Rice grain quality is composed of many components, among which appearance quality is one of the critical factors affecting market value [23]. The appearance quality is usually judged by GL, GW, and the percentage of chalky grain and endosperm transparency. The target region of this study exhibited significant effects on GW, RLW and TGW, with the IRBB52 allele increasing GW and TGW but reducing RLW. In previous studies using the same rice cross, this region was also reported to affect endosperm transparency with the reducing allele derived from IRBB52 [24]. It is worth noting that this region also controlled HD with the IRBB52 allele promoting heading. Pleiotropism of heading date genes on yield traits has been frequently observed, including Ghd7, DTH8/Ghd8, RFT1, HD1 and HD2 [7,8,9,10,11,12]. Nevertheless, no study assessing the pleiotropic effect of heading date genes on grain appearance quality in rice has been reported. The qGS11 region is a good target for analyzing the genetic relationship between HD and appearance quality.
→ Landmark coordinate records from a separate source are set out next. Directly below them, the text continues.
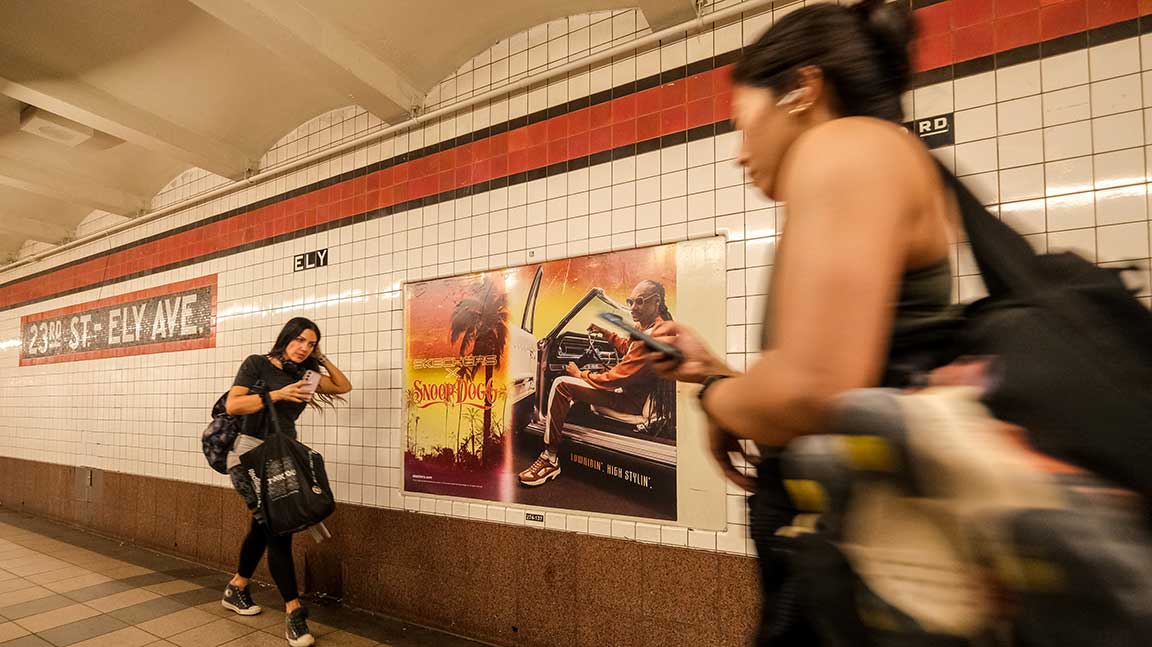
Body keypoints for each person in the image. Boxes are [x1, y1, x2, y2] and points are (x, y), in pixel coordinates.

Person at [645, 1, 961, 644]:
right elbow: (845, 381)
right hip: (851, 554)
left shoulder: (845, 144)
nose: (740, 154)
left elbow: (812, 391)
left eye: (742, 123)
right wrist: (716, 376)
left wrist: (722, 399)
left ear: (802, 90)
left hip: (862, 565)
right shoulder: (878, 155)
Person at [221, 317, 352, 647]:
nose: (303, 348)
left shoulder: (305, 376)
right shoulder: (257, 365)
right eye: (300, 341)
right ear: (286, 338)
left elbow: (343, 386)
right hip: (250, 453)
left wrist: (321, 359)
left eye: (310, 344)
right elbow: (234, 404)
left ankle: (236, 588)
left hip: (283, 456)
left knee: (263, 526)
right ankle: (294, 612)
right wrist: (276, 394)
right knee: (278, 529)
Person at [518, 279, 675, 486]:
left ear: (656, 302)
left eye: (640, 301)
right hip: (637, 395)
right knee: (595, 374)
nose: (632, 308)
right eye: (630, 301)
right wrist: (605, 333)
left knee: (561, 385)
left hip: (629, 402)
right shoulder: (655, 329)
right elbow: (629, 348)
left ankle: (550, 457)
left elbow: (612, 380)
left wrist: (579, 374)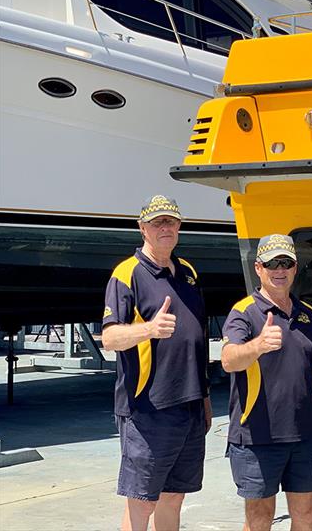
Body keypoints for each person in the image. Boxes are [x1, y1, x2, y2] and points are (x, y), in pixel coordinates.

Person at [102, 195, 212, 531]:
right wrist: (149, 329)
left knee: (174, 496)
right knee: (142, 500)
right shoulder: (127, 273)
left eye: (171, 222)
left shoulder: (188, 272)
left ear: (179, 227)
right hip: (148, 408)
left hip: (190, 406)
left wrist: (205, 398)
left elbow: (197, 342)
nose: (166, 228)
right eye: (158, 223)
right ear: (143, 228)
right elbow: (109, 338)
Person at [221, 234, 312, 531]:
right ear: (258, 268)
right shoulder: (244, 313)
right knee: (259, 519)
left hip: (305, 436)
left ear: (295, 268)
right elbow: (228, 360)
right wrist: (257, 345)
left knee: (309, 515)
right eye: (272, 263)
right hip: (257, 436)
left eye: (286, 263)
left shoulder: (308, 316)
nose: (279, 270)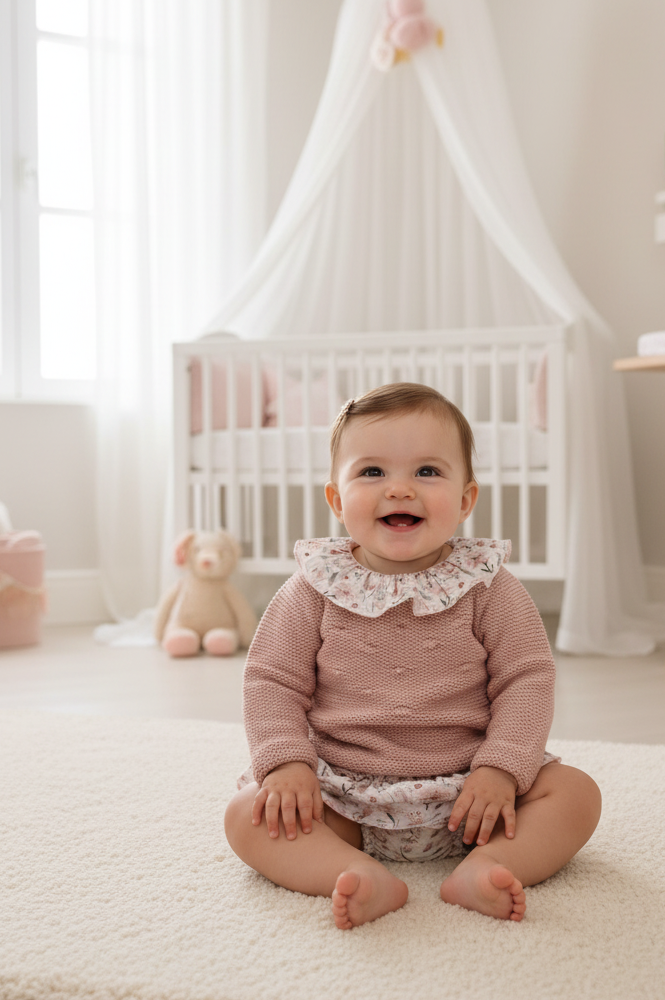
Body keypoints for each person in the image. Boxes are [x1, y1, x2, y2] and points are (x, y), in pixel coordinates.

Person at [224, 382, 601, 929]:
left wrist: (502, 769)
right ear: (335, 499)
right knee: (247, 815)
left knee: (576, 795)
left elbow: (527, 679)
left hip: (470, 799)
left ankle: (487, 865)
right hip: (343, 795)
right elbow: (271, 681)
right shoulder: (313, 587)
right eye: (372, 472)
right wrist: (286, 764)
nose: (399, 489)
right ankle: (350, 870)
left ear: (467, 500)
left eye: (427, 472)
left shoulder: (488, 586)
Four of the cloned genes for HD were located on chromosome 11, including RCN1, Os11g0187200, OsFKF1 and DHD1. RCN1 had effects on HD and grain panicles. The overexpression of RCN1 delayed flowering and increased the spikelet number. RCN-knockdown plants exhibited small panicles with reduced branches [25]. DHD1 interacted with OsHAP5C/D to delay heading by suppressing EHd1, Hd3a and RFT1. Compared to the wild-type lines, the plant height, panicle length, primary branching and secondary branching of overexpression lines were significantly increased, while the tiller number and grain weight were not changed [26]. OsFKF1 delayed heading, decreased grain number, and increased panicle number, spikelet fertility and grain weight [27]. It is noteworthy that an association between delayed heading and enhanced grain yield was commonly observed [28,29,30,31], whereas early flowering is required for double-season cropping and for growing in the northernmost cultivation area [32,33,34]. The small but stable additive effect of the qGS11 region on HD may be utilized for fine-tuning the growth duration.

5. Conclusions

Two QTL clusters for grain size and shape in rice were mapped in the 13.2 Mb RM167–RM287 interval on chromosome 11. One of them, qGS11, was located in the 1.4 Mb interval RM167–EL5428, having a relatively large effect on grain width and weight and a smaller effect on grain length. This QTL had a consistent effect across different environments, making it a good candidate for gene cloning.